### INPUT DATA
Start of Block
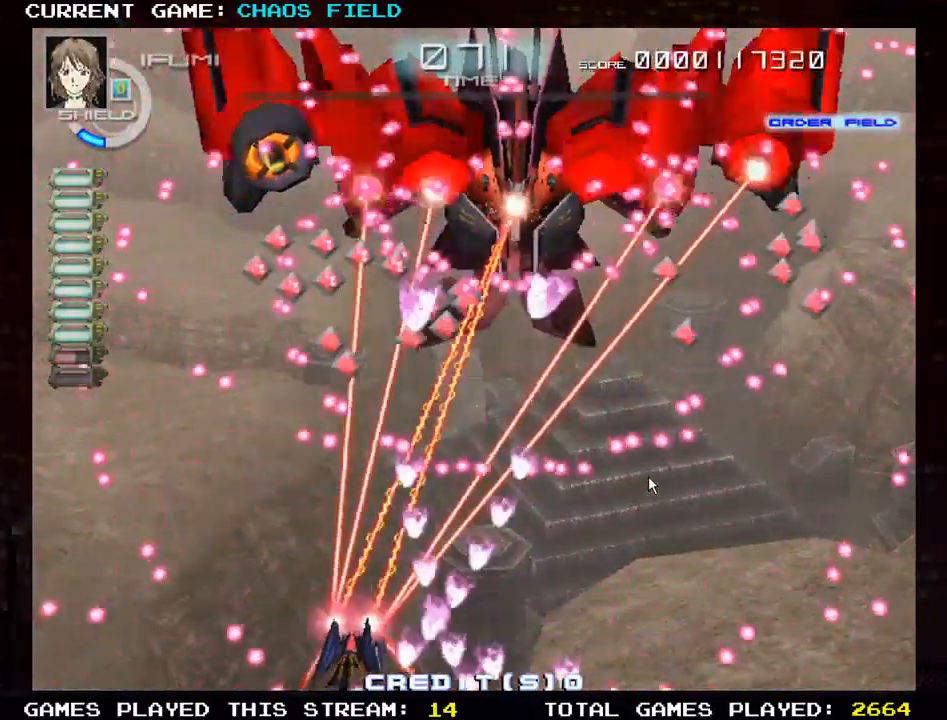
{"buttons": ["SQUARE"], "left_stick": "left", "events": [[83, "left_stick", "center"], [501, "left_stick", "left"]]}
End of Block
Start of Block
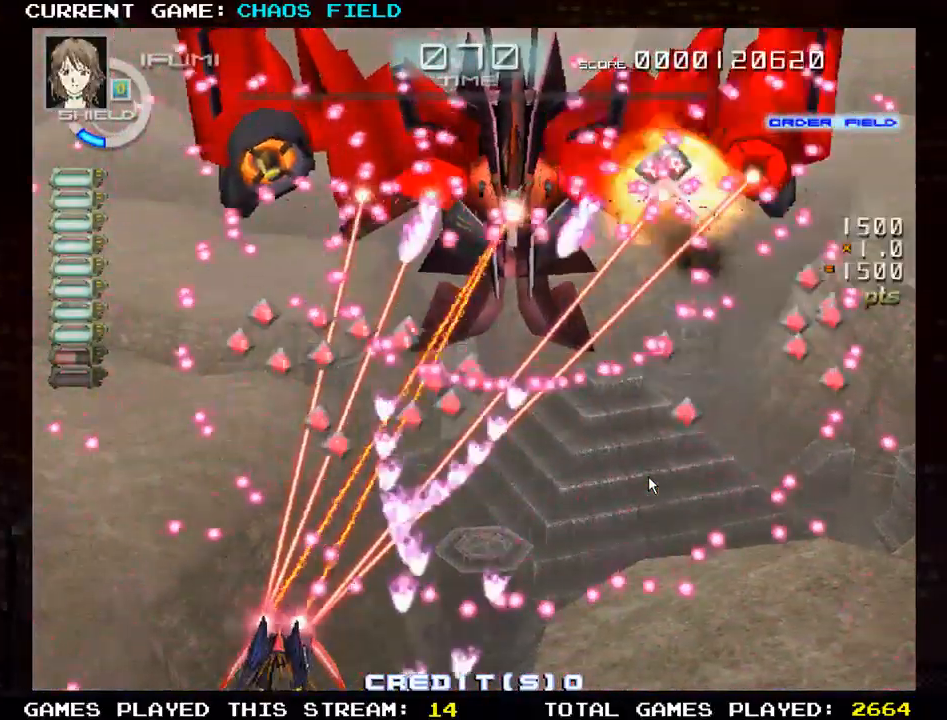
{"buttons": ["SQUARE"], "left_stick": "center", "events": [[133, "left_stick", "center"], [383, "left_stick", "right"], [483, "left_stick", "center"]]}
End of Block
Start of Block
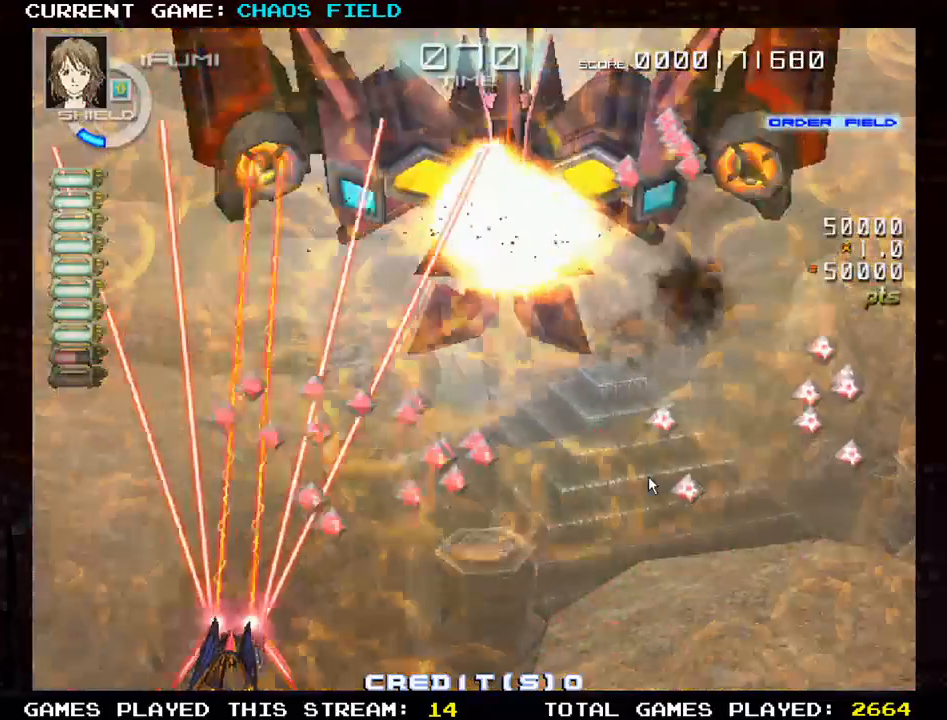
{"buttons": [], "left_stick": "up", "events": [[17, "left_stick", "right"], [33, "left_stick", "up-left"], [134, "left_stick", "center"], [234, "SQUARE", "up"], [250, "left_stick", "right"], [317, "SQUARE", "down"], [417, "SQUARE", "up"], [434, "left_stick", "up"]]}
End of Block
### WORK TO COMPLETE
Which lines hold the word "right"? Copy each of them from the records.

### OUTPUT OF THE TASK
{"buttons": ["SQUARE"], "left_stick": "center", "events": [[133, "left_stick", "center"], [383, "left_stick", "right"], [483, "left_stick", "center"]]}
{"buttons": [], "left_stick": "up", "events": [[17, "left_stick", "right"], [33, "left_stick", "up-left"], [134, "left_stick", "center"], [234, "SQUARE", "up"], [250, "left_stick", "right"], [317, "SQUARE", "down"], [417, "SQUARE", "up"], [434, "left_stick", "up"]]}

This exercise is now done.